My development machine/number cruncher has 12 GB and usually 80% are used (for virtualization, Applications, Development, ...). Actually I am thinking about an upgrade here. But in these regions an upgrade starts to hurt monetarily  :Rolling Eyes: 

----------

## wilsonsamm

 *energyman76b wrote:*   

>  *wilsonsamm wrote:*    *john.newman wrote:*   i would recommend at the bare minimum 2 gb of ram.  not really enough
> 
>  
> 
> As for me, I have 640 megabytes of RAM installed, and that's ample for my laptop. Directly after logging in, before starting any apps, conky reports that 70 megabytes are in use. 
> ...

 

But conky reports that only 80-odd megabytes are being used for cache (immediately after logging in – no doubt that increases, but I doubt it really would increase my performance that much if I added more RAM. When that happens, I'll create a runlevel that stops X and then mounts my VRAM as swap.)

Anyway, I loaded up firefox and another 25 megs are now cached... this means that next time I load firefox it'll load quicker, but I only ever do it once – so how can I keep this from ending up in the cache? If I can get what little cache there is to not be spent on stuff like that, I think that's how I would improve the speed of my computer.

----------

## eccerr0r

Caches use a replacement algorithm to get rid of pages that aren't being used.  The kernel will notice you're not loading the firefox binary in anymore and will evict it from memory when some other program is being loaded in.

If your machine is thrashing, likely not because it ran out of cache memory (it's already gotten rid of it) but it's got to deal with too much memory that it can't throw out.

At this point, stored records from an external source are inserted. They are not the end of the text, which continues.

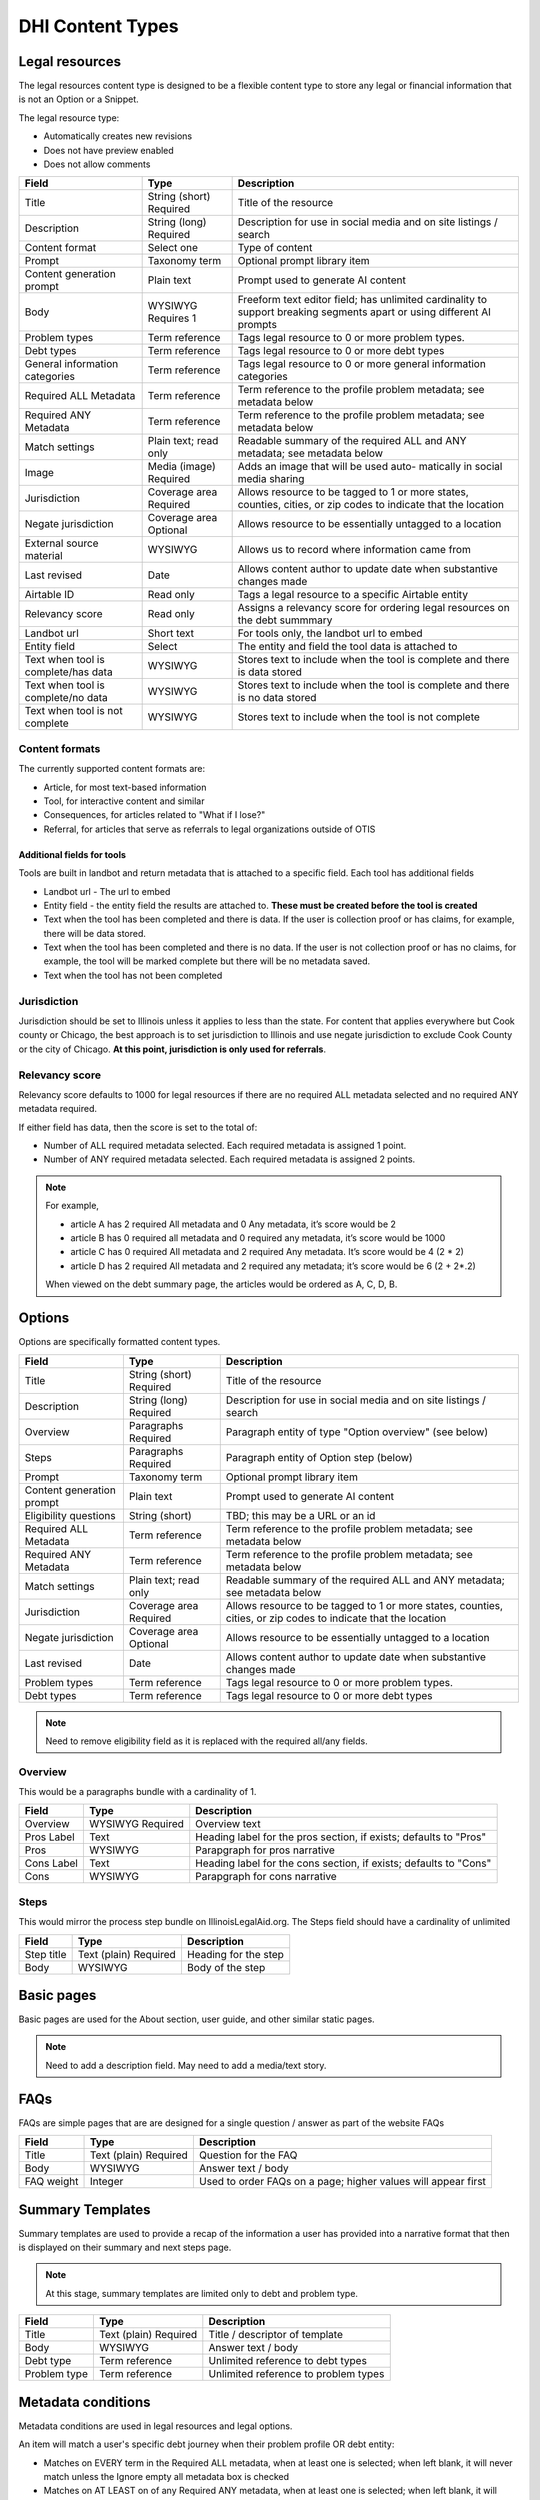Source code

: =====================
DHI Content Types
=====================

Legal resources
==================
The legal resources content type is designed to be a flexible content type to store any legal or financial information that is not an Option or a Snippet.

The legal resource type:

* Automatically creates new revisions
* Does not have preview enabled
* Does not allow comments

+----------------------+----------------+------------------------------------------+
| Field                | Type           | Description                              |
+======================+================+==========================================+
| Title                | String (short) | Title of the resource                    |
|                      | Required       |                                          |
+----------------------+----------------+------------------------------------------+
| Description          | String (long)  | Description for use in social media and  |
|                      | Required       | on site listings / search                |
+----------------------+----------------+------------------------------------------+
| Content format       | Select one     | Type of content                          |
+----------------------+----------------+------------------------------------------+
| Prompt               | Taxonomy term  | Optional prompt library item             |
+----------------------+----------------+------------------------------------------+
| Content generation   | Plain text     | Prompt used to generate AI content       |
| prompt               |                |                                          |
+----------------------+----------------+------------------------------------------+
| Body                 | WYSIWYG        | Freeform text editor field; has unlimited|
|                      | Requires 1     | cardinality to support breaking segments |
|                      |                | apart or using different AI prompts      |
+----------------------+----------------+------------------------------------------+
| Problem types        | Term reference | Tags legal resource to 0 or more problem |
|                      |                | types.                                   |
+----------------------+----------------+------------------------------------------+
| Debt types           | Term reference | Tags legal resource to 0 or more debt    |
|                      |                | types                                    |
+----------------------+----------------+------------------------------------------+
| General information  | Term reference | Tags legal resource to 0 or more         |
| categories           |                | general information categories           |
+----------------------+----------------+------------------------------------------+
| Required ALL         | Term reference | Term reference to the profile problem    |
| Metadata             |                | metadata; see metadata below             |
+----------------------+----------------+------------------------------------------+
| Required ANY         | Term reference | Term reference to the profile problem    |
| Metadata             |                | metadata; see metadata below             |
+----------------------+----------------+------------------------------------------+
| Match settings       | Plain text;    | Readable summary of the required ALL and |
|                      | read only      | ANY metadata; see metadata below         |
+----------------------+----------------+------------------------------------------+
| Image                | Media (image)  | Adds an image that will be used auto-    |
|                      | Required       | matically in social media sharing        |
+----------------------+----------------+------------------------------------------+
| Jurisdiction         | Coverage area  | Allows resource to be tagged to 1 or more|
|                      | Required       | states, counties, cities, or zip codes   |
|                      |                | to indicate that the location            |
+----------------------+----------------+------------------------------------------+
| Negate jurisdiction  | Coverage area  | Allows resource to be essentially        |
|                      | Optional       | untagged to a location                   |
+----------------------+----------------+------------------------------------------+
| External source      | WYSIWYG        | Allows us to record where information    |
| material             |                | came from                                |
+----------------------+----------------+------------------------------------------+
| Last revised         | Date           | Allows content author to update date     |
|                      |                | when substantive changes made            |
+----------------------+----------------+------------------------------------------+
| Airtable ID          | Read only      | Tags a legal resource to a specific      |
|                      |                | Airtable entity                          |
+----------------------+----------------+------------------------------------------+
| Relevancy score      | Read only      | Assigns a relevancy score for ordering   |
|                      |                | legal resources on the debt summmary     |
+----------------------+----------------+------------------------------------------+
| Landbot url          | Short text     | For tools only, the landbot url to embed |
+----------------------+----------------+------------------------------------------+
| Entity field         | Select         | The entity and field the tool data is    |
|                      |                | attached to                              |
+----------------------+----------------+------------------------------------------+
| Text when tool is    | WYSIWYG        | Stores text to include when the tool is  |
| complete/has data    |                | complete and there is data stored        |
+----------------------+----------------+------------------------------------------+
| Text when tool is    | WYSIWYG        | Stores text to include when the tool is  |
| complete/no  data    |                | complete and there is no data stored     |
+----------------------+----------------+------------------------------------------+
| Text when tool is    | WYSIWYG        | Stores text to include when the tool is  |
| not complete         |                | not complete                             |
+----------------------+----------------+------------------------------------------+


Content formats
------------------
The currently supported content formats are:

* Article, for most text-based information
* Tool, for interactive content and similar
* Consequences, for articles related to "What if I lose?"
* Referral, for articles that serve as referrals to legal organizations outside of OTIS


Additional fields for tools
^^^^^^^^^^^^^^^^^^^^^^^^^^^^^
Tools are built in landbot and return metadata that is attached to a specific field. Each tool has additional fields

* Landbot url - The url to embed
* Entity field - the entity field the results are attached to. **These must be created before the tool is created**
* Text when the tool has been completed and there is data. If the user is collection proof or has claims, for example, there will be data stored.
* Text when the tool has been completed and there is no data. If the user is not collection proof or has no claims, for example, the tool will be marked complete but there will be no metadata saved.
* Text when the tool has not been completed

Jurisdiction
---------------
Jurisdiction should be set to Illinois unless it applies to less than the state. For content that applies everywhere but Cook county or Chicago, the best approach is to set jurisdiction to Illinois and use negate jurisdiction to exclude Cook County or the city of Chicago. **At this point, jurisdiction is only used for referrals**.

Relevancy score
-----------------
Relevancy score defaults to 1000 for legal resources if there are no required ALL metadata selected and no required ANY metadata required. 

If either field has data, then the score is set to the total of:

* Number of ALL required metadata selected. Each required metadata is assigned 1 point.
* Number of ANY required metadata selected. Each required metadata is assigned 2 points.

.. note:: For example, 

   * article A has 2 required All metadata and 0 Any metadata, it’s score would be 2
   * article B has 0 required all metadata and 0 required any metadata, it’s score would be 1000
   * article C has 0 required All metadata and 2 required Any metadata. It’s score would be 4 (2 * 2)
   * article D has 2 required All metadata and 2 required any metadata; it’s score would be  6 (2 + 2*.2)
   
   When viewed on the debt summary page, the articles would be ordered as A, C, D, B. 




Options
==========

Options are specifically formatted content types.

+----------------------+----------------+------------------------------------------+
| Field                | Type           | Description                              |
+======================+================+==========================================+
| Title                | String (short) | Title of the resource                    |
|                      | Required       |                                          |
+----------------------+----------------+------------------------------------------+
| Description          | String (long)  | Description for use in social media and  |
|                      | Required       | on site listings / search                |
+----------------------+----------------+------------------------------------------+
| Overview             | Paragraphs     | Paragraph entity of type "Option         |
|                      | Required       | overview" (see below)                    |
+----------------------+----------------+------------------------------------------+
| Steps                | Paragraphs     | Paragraph entity of Option step (below)  |
|                      | Required       |                                          |
+----------------------+----------------+------------------------------------------+
| Prompt               | Taxonomy term  | Optional prompt library item             |
+----------------------+----------------+------------------------------------------+
| Content generation   | Plain text     | Prompt used to generate AI content       |
| prompt               |                |                                          |
+----------------------+----------------+------------------------------------------+
| Eligibility questions| String (short) | TBD; this may be a URL or an id          |
+----------------------+----------------+------------------------------------------+
| Required ALL         | Term reference | Term reference to the profile problem    |
| Metadata             |                | metadata; see metadata below             |
+----------------------+----------------+------------------------------------------+
| Required ANY         | Term reference | Term reference to the profile problem    |
| Metadata             |                | metadata; see metadata below             |
+----------------------+----------------+------------------------------------------+
| Match settings       | Plain text;    | Readable summary of the required ALL and |
|                      | read only      | ANY metadata; see metadata below         |
+----------------------+----------------+------------------------------------------+
| Jurisdiction         | Coverage area  | Allows resource to be tagged to 1 or more|
|                      | Required       | states, counties, cities, or zip codes   |
|                      |                | to indicate that the location            |
+----------------------+----------------+------------------------------------------+
| Negate jurisdiction  | Coverage area  | Allows resource to be essentially        |
|                      | Optional       | untagged to a location                   |
+----------------------+----------------+------------------------------------------+
| Last revised         | Date           | Allows content author to update date     |
|                      |                | when substantive changes made            |
+----------------------+----------------+------------------------------------------+
| Problem types        | Term reference | Tags legal resource to 0 or more problem |
|                      |                | types.                                   |
+----------------------+----------------+------------------------------------------+
| Debt types           | Term reference | Tags legal resource to 0 or more debt    |
|                      |                | types                                    |
+----------------------+----------------+------------------------------------------+

.. note:: Need to remove eligibility field as it is replaced with the required all/any fields.

Overview
------------

This would be a paragraphs bundle with a cardinality of 1.

+----------------------+----------------+------------------------------------------+
| Field                | Type           | Description                              |
+======================+================+==========================================+
| Overview             | WYSIWYG        | Overview text                            |
|                      | Required       |                                          |
+----------------------+----------------+------------------------------------------+
| Pros Label           | Text           | Heading label for the pros section, if   |
|                      |                | exists; defaults to "Pros"               |
+----------------------+----------------+------------------------------------------+
| Pros                 | WYSIWYG        | Parapgraph for pros narrative            |
+----------------------+----------------+------------------------------------------+
| Cons Label           | Text           | Heading label for the cons section, if   |
|                      |                | exists; defaults to "Cons"               |
+----------------------+----------------+------------------------------------------+
| Cons                 | WYSIWYG        | Parapgraph for cons narrative            |
+----------------------+----------------+------------------------------------------+

Steps
---------
This would mirror the process step bundle on IllinoisLegalAid.org. The Steps field should have a cardinality of unlimited

+----------------------+----------------+------------------------------------------+
| Field                | Type           | Description                              |
+======================+================+==========================================+
| Step title           | Text (plain)   | Heading for the step                     |
|                      | Required       |                                          |
+----------------------+----------------+------------------------------------------+
| Body                 | WYSIWYG        | Body of the step                         |
+----------------------+----------------+------------------------------------------+

Basic pages
===============

Basic pages are used for the About section, user guide, and other similar static pages.

.. note:: Need to add a description field. May need to add a media/text story.

FAQs
=======

FAQs are simple pages that are are designed for a single question / answer as part of the website FAQs

+----------------------+----------------+------------------------------------------+
| Field                | Type           | Description                              |
+======================+================+==========================================+
| Title                | Text (plain)   | Question for the FAQ                     |
|                      | Required       |                                          |
+----------------------+----------------+------------------------------------------+
| Body                 | WYSIWYG        | Answer text / body                       |
+----------------------+----------------+------------------------------------------+
| FAQ weight           | Integer        | Used to order FAQs on a page; higher     |
|                      |                | values will appear first                 |
+----------------------+----------------+------------------------------------------+


Summary Templates
=====================

Summary templates are used to provide a recap of the information a user has provided into a narrative format that then is displayed on their summary and next steps page.

.. note:: At this stage, summary templates are limited only to debt and problem type.

+----------------------+----------------+------------------------------------------+
| Field                | Type           | Description                              |
+======================+================+==========================================+
| Title                | Text (plain)   | Title / descriptor of template           |
|                      | Required       |                                          |
+----------------------+----------------+------------------------------------------+
| Body                 | WYSIWYG        | Answer text / body                       |
+----------------------+----------------+------------------------------------------+
| Debt type            | Term reference | Unlimited reference to debt types        |
+----------------------+----------------+------------------------------------------+
| Problem type         | Term reference | Unlimited reference to problem types     |
+----------------------+----------------+------------------------------------------+


Metadata conditions
=======================
Metadata conditions are used in legal resources and legal options.


An item will match a user's specific debt journey when their problem profile OR debt entity:

* Matches on EVERY term in the Required ALL metadata, when at least one is selected; when left blank, it will never match unless the Ignore empty all metadata box is checked
* Matches on AT LEAST on of any Required ANY metadata, when at least one is selected; when left blank, it will never match unless the Ignore empty any metadata box is checked
* Matches on any selected debt type
* Matches on any selected problem type

Examples
------------

Article A
^^^^^^^^^^^^^
Article A has required metadata of is_debt_collector, is_wrong_venue; has required any metadata of is_600_of_fpg, is_300_of_fpg, debt type(s) of credit card, medical debt and problem type of "I'm being sued on a debt"

User 1's profile has:

* is_debt_collector = Y
* is_wrong_venue = Y
* is_600_of_fpg = N
* is 300_of_fpg = Y
* debt type = credit card debt
* problem type = "I'm being sued on a debt"

The article WOULD BE returned for this user; it matches on both required ALL and at least one of the required ANY and on the debt type and problem type.

User 2's profile has:

* is_debt_collector = Y
* is_wrong_venue = N
* is_600_of_fpg = N
* is 300_of_fpg = Y
* debt type = credit card debt
* problem type = "I'm being sued on a debt"

The article WOULD NOT BE returned for this user because it failed the Required All metadata.

User 3's profile has:

* is_debt_collector = Y
* is_wrong_venue = Y
* is_600_of_fpg = N
* is 300_of_fpg = N
* debt type = credit card debt
* problem type = "I'm being sued on a debt"

The article WOULD NOT BE returned for this user because it failed the Required ANY metadata.

Article B
^^^^^^^^^^^
Article B has required ALL metadata of is_wrong_venue, a debt type of Credit card debt, and a problem type of I'm being sued on a debt. It has nothing marked for any metadata.

User 1's profile:

* is_debt_collector = Y
* is_wrong_venue = Y
* is_600_of_fpg = N
* is 300_of_fpg = Y
* debt type = credit card debt
* problem type = "I'm being sued on a debt

This article would be returned if the Ignore empty Any metadata was checked because only the "is_wrong_venue" and debt type and problem type would be required.

User 2's profile:

* debt type = credit card debt
* problem type = "I'm being sued on a debt
* has no other metadata

This article would never be returned because is_wrong_venue is not defined.

Article C
^^^^^^^^^^^^^
Article B has a debt type of Credit card debt, and a problem type of I'm being sued on a debt. It has nothing marked for the ANY metadata and nothing marked for the ALL metadata.

User 1's profile:

* is_debt_collector = Y
* is_wrong_venue = Y
* is_600_of_fpg = N
* is 300_of_fpg = Y
* debt type = credit card debt
* problem type = "I'm being sued on a debt

This article would be returned if the Ignore empty Any metadata and Ignore empty ALL metadata was checked because only debt type and problem type would be required.

It would not be returned if the ignore boxes were not checked.

User 2's profile:

* debt type = credit card debt
* problem type = "I'm being sued on a debt
* has no other metadata

This article would always be returned because it matches on debt type, problem type, and there is no metadata collected.



Block Types
===============

Did you know snippets
-------------------------

Did you know snippets are a custom block type. These blocks include:

* Name
* Message
* Problem type
* Debt type

These can be then placed on any page of the site by users with the content author role.

They can also be called via API and used in middleware.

There is most definitely diminishing returns on adding more RAM.  Eventually you'll have more ram than your working set and adding more would just waste electricity.

----------

## wah_wah_69

hey, what about frequency and latency, capacity isn't everything that counts when it comes to ram.

----------

## eccerr0r

 *wah_wah_69 wrote:*   

> hey, what about frequency and latency, capacity isn't everything that counts when it comes to ram.

 

Compared to hard drive virtual memory latency, an extra CAS cycle or two latency is a drop in the bucket.

Even halving RAM speeds, though it will drop computer speed noticeably, is nowhere near having to constantly deal with swap...

Then again what's worse, some boards are poorly designed and adding more ram will force people to reduce RAM frequency or add latency cycles... but if it prevents massive swapping, it's still a win.

----------

## pigeon768

 *energyman76b wrote:*   

>  *wilsonsamm wrote:*   As for me, I have 640 megabytes of RAM installed, and that's ample for my laptop. Directly after logging in, before starting any apps, conky reports that 70 megabytes are in use.  those numbers are lies.

  They seem reasonable to me. On a fresh boot, 'free' reports ~40MB used -/+ buffers/cache with nothing running but X, xmonad, and an xterm. Right now, it's reporting 74MB with Skype, (depends on qt) a few Terminals, (x11-term/terminal: depends on gtk+, plus a few Gnome libs) and xscreensaver running. I can get it down to 30MB on a fresh boot w/xorg+xmonad+xterm if I disable dbus, hald, samba, avahi, etc.

I have 2GB of RAM on this laptop. I highly recommend upgrading RAM. Even if you don't use the RAM for applications, the kernel will use it for other things - like buffers and cache.

----------